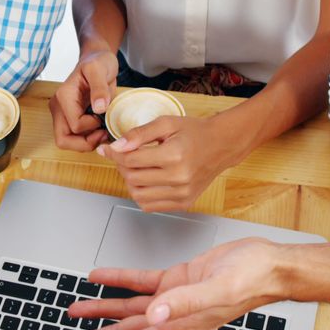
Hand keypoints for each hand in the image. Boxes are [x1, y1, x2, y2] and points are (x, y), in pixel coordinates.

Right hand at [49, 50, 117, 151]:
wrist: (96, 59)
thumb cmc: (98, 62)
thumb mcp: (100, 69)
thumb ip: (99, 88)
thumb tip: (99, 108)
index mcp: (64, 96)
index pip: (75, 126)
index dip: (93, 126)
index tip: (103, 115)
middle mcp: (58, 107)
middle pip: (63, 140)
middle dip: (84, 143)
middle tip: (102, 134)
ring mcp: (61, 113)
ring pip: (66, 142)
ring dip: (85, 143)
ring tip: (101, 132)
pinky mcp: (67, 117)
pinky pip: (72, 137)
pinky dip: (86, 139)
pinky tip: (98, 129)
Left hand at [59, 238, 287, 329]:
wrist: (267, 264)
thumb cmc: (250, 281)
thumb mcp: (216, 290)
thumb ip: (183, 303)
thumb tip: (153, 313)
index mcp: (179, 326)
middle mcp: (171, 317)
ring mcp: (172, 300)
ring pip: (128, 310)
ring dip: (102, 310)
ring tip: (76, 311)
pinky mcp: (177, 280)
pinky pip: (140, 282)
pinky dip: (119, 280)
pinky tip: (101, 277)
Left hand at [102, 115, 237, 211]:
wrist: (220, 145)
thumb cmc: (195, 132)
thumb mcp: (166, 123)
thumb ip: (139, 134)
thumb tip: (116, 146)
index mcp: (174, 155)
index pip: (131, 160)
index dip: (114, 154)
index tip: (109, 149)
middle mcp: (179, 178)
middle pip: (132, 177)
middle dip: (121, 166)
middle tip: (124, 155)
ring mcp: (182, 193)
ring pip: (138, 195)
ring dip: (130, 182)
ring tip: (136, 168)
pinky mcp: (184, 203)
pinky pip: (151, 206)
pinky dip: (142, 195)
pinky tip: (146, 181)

------------------------------------

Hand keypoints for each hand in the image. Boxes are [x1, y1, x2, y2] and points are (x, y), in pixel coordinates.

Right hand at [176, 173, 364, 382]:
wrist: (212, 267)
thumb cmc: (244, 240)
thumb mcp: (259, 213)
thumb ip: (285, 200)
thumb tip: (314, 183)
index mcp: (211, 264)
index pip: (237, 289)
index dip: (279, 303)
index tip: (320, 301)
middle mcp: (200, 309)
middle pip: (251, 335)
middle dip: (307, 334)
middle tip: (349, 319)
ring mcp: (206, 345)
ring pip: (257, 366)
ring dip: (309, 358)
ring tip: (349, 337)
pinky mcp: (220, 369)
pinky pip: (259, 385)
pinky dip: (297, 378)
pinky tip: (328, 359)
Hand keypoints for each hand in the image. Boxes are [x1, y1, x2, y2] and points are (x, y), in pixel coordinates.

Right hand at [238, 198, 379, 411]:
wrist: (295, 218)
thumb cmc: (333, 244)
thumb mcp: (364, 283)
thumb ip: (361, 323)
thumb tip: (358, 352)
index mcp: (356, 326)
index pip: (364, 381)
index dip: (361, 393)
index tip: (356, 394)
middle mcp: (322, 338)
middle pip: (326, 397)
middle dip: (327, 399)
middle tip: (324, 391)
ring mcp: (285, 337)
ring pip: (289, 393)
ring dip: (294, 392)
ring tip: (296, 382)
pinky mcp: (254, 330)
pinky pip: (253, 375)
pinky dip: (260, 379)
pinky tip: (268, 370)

------------------------------------

• [Task to carry out]
Taking the entries above, write out exactly each line from the one holding "middle dip: (121, 166)" to the one holding "pinky tip: (146, 181)", both included, and stop there.

• [Written answer]
middle dip: (121, 166)
middle tip: (124, 155)
ring mcp: (182, 193)
ring pip: (138, 195)
ring dip: (130, 182)
ring tip: (136, 168)
pinky mcp: (184, 203)
pinky pip: (151, 206)
pinky dip: (142, 195)
pinky tip: (146, 181)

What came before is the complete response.